The Times is responding to a movement to change our laws here in Wisconsin. And isn't it interesting that a huge federal grant -- aimed at "screening, intervention and referral services" and alcohol abuse -- is connected to a political movement to change the laws that apply to all of us?

The NYT forefronts the law that lets parents supervise their own children. (When my sons were 19 or 18 or even 17 or 16, I could dine with them in a restaurant and we could all share a bottle of wine. Outrageous or civilized?)

Less conspicuous is this revelation: "Wisconsin law prohibits sobriety checks by the police, a common practice in other states." (The Times deserves some credit for noting that opposition to random checkpoints is considered by some people to be "an intrusion on Constitutional rights of due process.")

MORE COMMENTS: An emailer writes:
Family bars are a mid-western tradition. I noticed this when I lived in Rantoul, Illinois many years ago. On a Friday night, the entire town would gather at one or two bars. The men would drink beer and watch TV. The women would dance with each other to the jukebox, and the kids ran around being kids. People there did not realize that this is not common in other parts of the country. Being raised as a Southerner, I was shocked to see this custom, but frankly now I don’t see the harm in it.
Miles from Kansas said:
Living in rural (Catholic) St. Charles County, MO in the 60s and 70s, the country tavern was the social hub of the community, and kids were always a part of that. There were games to play, as well has cheeseburgers and french fries, but kids were never allowed to drink beer. Nearly all those taverns, which had been around since the 1800s are closed now, and the area is no longer rural, or Catholic. It's a piece of history that should be recorded.
MadisonMan said:
One of my favorite places to take my kids for Cheeseburgers is the bar closest to my house, the Village Bar. Their fries are great too! If they see someone drinking in the bar, so what?

Puritans, be gone!

58 comments:

Brad V said...

The Gray Lady doth protest too much.

And the article reaches its conclusions without even mentioning Wisconsin's rank as lead consumer of brandy.

DaLawGiver said...

I used to drink a case a week but now that my doctor has introduced me to prescription drugs I don't drink anymore. If I do drink then I'll sleep for 14 hours. Frankly, I'd rather be back on the beer and off the drugs.

Meade said...

Ann Althouse said...
"You can't take a vacation from yourself."

Drugs.

Not recommending it. Just saying.


Alcohol.

Not recommending it...

Palladian said...

Lol. Yeah, nobody in New York drinks.

Hell, maybe nobody at the Times drinks. Maybe if they did, they'd be better writers.

Skyler said...

one of the great benefits of being a law student and not having a job is that you can have beer for lunch!

Ann Althouse said...

Meade, you have to put the letter c into the URL to make it work, like this:

http://althouse.blogspot.com/2008/11/intranational-tourism-is-radically.html#c1472358782876641389

rcocean said...

This explains the vote for Obama.

Meade said...

Thanks, teacher!

Unknown said...

All the Times had to do was send someone into any of the bars near its HQ to write the same story--I work nearby--but someone managed to convince their boss that they had to get on a plane to write this story. It is no wonder the Times is on the verge of bankruptcy: they have refused to adapt to the times, no pun intended.

Freeman Hunt said...

“On game days, a buddy of mine will come to the bar with his 2-year-old, his 8-year-old and his 10-year-old,” Mr. Whaley said. “He might get a little drunk. But his wife just has a few cocktails. It’s no big deal. Everybody has a good time.”

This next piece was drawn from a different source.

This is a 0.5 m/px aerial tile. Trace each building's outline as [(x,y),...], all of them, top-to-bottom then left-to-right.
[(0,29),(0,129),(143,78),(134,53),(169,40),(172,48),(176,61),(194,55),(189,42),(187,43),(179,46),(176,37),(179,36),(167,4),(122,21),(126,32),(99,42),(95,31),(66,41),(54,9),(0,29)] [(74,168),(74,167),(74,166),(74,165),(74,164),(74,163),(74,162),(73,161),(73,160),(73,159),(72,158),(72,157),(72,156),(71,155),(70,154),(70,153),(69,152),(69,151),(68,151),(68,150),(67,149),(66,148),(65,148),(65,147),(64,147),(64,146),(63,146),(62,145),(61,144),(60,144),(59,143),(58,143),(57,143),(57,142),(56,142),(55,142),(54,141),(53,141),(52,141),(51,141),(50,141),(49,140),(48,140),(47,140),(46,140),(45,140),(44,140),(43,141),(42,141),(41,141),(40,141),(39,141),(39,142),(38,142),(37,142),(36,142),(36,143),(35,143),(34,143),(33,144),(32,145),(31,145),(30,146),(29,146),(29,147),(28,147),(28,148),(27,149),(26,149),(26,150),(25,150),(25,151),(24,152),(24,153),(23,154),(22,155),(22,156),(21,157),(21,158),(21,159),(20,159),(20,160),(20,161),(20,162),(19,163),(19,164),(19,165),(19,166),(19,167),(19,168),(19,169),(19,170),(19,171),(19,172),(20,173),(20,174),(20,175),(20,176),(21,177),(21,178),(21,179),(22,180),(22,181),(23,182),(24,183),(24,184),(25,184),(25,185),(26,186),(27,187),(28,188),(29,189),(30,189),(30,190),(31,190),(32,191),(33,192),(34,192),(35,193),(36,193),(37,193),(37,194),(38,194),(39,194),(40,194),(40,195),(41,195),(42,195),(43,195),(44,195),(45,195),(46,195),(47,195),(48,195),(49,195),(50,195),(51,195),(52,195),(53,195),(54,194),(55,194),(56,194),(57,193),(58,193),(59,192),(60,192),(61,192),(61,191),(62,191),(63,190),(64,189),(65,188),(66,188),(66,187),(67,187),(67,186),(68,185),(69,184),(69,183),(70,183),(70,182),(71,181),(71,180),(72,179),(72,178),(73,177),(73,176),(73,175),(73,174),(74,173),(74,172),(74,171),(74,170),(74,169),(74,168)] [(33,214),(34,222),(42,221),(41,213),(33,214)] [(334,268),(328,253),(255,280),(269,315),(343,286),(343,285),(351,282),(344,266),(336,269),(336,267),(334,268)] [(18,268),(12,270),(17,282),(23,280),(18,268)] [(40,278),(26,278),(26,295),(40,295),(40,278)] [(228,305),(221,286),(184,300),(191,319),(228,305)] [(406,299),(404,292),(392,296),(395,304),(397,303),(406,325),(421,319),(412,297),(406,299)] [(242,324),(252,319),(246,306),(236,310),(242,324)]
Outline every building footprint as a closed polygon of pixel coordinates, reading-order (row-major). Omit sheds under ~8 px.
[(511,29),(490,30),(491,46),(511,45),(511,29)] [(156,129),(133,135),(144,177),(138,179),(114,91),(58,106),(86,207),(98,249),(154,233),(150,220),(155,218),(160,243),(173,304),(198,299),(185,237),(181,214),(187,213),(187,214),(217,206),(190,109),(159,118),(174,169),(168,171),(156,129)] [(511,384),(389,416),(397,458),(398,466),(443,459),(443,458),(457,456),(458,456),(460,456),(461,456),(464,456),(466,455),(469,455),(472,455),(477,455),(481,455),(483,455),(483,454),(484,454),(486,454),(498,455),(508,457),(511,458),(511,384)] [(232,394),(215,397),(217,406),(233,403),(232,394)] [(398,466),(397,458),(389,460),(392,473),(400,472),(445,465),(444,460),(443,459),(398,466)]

This is a great example of something a parent can do to make his kids feel weird.

Ann Althouse said...

I think this is the part that explains why the Times is writing about Wisconsin:

"The group, led by the University of Wisconsin School of Medicine and Public Health, criticized the state as having lenient alcohol laws and assailed a mindset that accepts, even celebrates, getting drunk. “Our goal is to dramatically change the laws, culture and behaviors in Wisconsin,” said Dr. Robert N. Golden, the dean of the medical school, calling the state “an island of excessive consumption.” He said state agencies would use a $12.6 million federal grant to step up screening, intervention and referral services at 20 locations around Wisconsin."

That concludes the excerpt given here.